TBILISI, DFWatch–The news that a prehistoric mine has been damaged by a mining company sparked outrage in Tbilisi Tuesday. People gathered in the evening outside the National Agency on Cultural Heritage Protection to demand the Georgian culture minister’s resignation.
Culture Minister Mikheil Giorgadze is being held responsible for the destruction to the Sakdrisi site, by some described as the world’s oldest gold mine, because he gave Russian-owned RMG Gold green light to continue open-cast mining there, even though a court temporarily banned further extraction work in June, pending the outcome of a lawsuit.
Protesters from the Committee to Save Sakdrisi, Green Fist, and other concerned people say they will continue fighting to halt mining work at Sakdrisi, which was almost destroyed during explosions and other mining works carried out by RMG Gold.

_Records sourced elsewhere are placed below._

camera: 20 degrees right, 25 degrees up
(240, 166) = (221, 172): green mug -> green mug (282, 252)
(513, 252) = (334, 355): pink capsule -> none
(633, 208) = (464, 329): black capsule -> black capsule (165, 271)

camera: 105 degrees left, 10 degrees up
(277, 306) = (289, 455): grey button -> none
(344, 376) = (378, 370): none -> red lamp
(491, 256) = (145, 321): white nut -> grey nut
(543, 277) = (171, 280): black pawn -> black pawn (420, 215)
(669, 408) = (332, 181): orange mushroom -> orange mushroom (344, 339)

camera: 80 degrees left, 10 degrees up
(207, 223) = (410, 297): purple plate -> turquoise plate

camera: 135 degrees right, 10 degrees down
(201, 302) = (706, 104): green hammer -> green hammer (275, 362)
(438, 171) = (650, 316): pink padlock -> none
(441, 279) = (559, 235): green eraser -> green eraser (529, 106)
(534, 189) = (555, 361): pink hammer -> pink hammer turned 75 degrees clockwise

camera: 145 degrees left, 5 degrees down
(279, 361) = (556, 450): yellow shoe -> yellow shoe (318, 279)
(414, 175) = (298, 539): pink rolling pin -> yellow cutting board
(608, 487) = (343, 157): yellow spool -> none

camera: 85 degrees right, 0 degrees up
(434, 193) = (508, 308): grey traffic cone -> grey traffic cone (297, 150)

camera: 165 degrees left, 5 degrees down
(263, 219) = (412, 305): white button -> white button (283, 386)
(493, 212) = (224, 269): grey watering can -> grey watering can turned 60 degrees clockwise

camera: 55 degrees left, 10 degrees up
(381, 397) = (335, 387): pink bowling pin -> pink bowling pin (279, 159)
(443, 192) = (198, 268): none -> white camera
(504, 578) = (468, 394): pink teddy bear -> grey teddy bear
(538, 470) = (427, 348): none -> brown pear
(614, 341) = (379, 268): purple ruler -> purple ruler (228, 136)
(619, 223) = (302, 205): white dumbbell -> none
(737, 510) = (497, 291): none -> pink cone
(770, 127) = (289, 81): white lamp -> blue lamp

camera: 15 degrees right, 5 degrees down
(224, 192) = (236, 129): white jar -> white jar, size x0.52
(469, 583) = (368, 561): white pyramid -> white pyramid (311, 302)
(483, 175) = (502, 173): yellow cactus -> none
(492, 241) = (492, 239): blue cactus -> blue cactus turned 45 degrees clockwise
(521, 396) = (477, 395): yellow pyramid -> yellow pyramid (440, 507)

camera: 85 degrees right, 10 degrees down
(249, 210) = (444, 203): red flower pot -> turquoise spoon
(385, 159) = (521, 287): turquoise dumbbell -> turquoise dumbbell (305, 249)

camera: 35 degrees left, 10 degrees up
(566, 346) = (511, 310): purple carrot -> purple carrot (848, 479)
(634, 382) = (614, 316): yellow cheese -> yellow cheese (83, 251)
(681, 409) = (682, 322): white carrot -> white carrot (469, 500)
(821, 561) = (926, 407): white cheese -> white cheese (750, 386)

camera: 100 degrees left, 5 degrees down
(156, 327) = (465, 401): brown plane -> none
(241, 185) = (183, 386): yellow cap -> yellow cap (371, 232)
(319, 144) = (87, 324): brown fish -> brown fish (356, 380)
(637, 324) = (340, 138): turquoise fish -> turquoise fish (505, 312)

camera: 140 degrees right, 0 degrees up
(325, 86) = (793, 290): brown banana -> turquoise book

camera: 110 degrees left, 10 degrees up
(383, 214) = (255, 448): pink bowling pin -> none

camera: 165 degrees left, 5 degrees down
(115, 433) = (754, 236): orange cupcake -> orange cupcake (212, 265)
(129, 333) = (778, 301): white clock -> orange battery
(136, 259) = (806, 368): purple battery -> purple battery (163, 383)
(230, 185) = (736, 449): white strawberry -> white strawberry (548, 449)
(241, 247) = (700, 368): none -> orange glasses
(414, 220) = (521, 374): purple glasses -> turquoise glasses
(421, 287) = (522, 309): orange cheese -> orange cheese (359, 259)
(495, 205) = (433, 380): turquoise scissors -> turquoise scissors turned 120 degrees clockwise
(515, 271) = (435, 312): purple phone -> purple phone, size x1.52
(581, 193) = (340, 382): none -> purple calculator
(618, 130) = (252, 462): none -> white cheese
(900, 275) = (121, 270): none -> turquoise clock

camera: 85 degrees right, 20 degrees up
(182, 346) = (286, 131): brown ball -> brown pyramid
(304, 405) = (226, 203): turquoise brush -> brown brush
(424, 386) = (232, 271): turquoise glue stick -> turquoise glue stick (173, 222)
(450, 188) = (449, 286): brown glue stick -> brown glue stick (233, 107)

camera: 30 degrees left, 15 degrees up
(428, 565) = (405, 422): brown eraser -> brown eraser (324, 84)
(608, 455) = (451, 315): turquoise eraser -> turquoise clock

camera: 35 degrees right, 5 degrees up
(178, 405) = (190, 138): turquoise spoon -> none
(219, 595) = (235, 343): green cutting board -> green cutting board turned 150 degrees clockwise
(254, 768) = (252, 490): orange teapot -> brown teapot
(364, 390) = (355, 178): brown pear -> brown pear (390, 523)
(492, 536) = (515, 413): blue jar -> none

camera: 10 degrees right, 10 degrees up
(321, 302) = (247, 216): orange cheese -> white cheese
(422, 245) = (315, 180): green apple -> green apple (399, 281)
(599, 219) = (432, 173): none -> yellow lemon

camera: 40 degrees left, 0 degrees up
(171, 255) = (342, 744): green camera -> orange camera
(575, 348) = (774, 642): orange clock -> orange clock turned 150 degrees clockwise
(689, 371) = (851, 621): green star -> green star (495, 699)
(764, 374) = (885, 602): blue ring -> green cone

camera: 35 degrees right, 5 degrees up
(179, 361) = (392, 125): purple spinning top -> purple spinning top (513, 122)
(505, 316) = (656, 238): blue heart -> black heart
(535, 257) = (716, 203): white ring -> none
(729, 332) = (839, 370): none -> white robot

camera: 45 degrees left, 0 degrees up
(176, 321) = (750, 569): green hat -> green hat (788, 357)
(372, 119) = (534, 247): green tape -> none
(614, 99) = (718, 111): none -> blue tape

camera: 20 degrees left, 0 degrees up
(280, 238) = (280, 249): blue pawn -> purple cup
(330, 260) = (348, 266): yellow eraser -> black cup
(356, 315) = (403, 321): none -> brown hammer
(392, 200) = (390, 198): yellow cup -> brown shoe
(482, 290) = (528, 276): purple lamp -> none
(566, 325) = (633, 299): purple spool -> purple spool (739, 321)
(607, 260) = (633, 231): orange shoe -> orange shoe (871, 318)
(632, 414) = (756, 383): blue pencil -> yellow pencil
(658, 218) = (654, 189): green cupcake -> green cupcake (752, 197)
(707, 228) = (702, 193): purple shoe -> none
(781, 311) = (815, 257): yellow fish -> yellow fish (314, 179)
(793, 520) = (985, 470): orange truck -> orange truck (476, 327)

The protesters plan to meet with the president and ask for his help. They also demand to publish the document based on which the status of cultural heritage was removed from Sakdrisi. Another demand is to publish all research reports, a letter written by the National Museum and every other document which were used as basis for allowing RMG to carry out mining work in the cave complex, where there have been found many tools and other traces of humans dating 5,400 years back in time.
During the rally an employee of the agency showed the middle finger to the protesters as he left the office, which led to him being escorted away by police.
Rally participants whistled and shouted at everyone entering or leaving the agency building.
Tea Oniani, head of the agency’s legal office, told journalists that they have sent all the documents about cancelling Sakdrisi’s protected status to the ombudsman and the legal group at the Georgian Young Lawyer’s Association (GYLA).
Culture Minister Mikheil Giorgadze said on the talk show Archevani on Rustavi 2 that the explosion at Sakdrisi wasn’t an ideal solution but it was the ‘most reasonable option’ in this situation. He said the decree he issued has no relation with the explosions, it only dealt with removing the cultural heritage status.
Kakha Kozhoridze, head of GYLA, told journalists that as a result of the mining blasts there is no point to continuing the court case. The case aimed at saving the site, but it has now been destroyed. The Culture Ministry didn’t allow people to save it through legal procedures he said.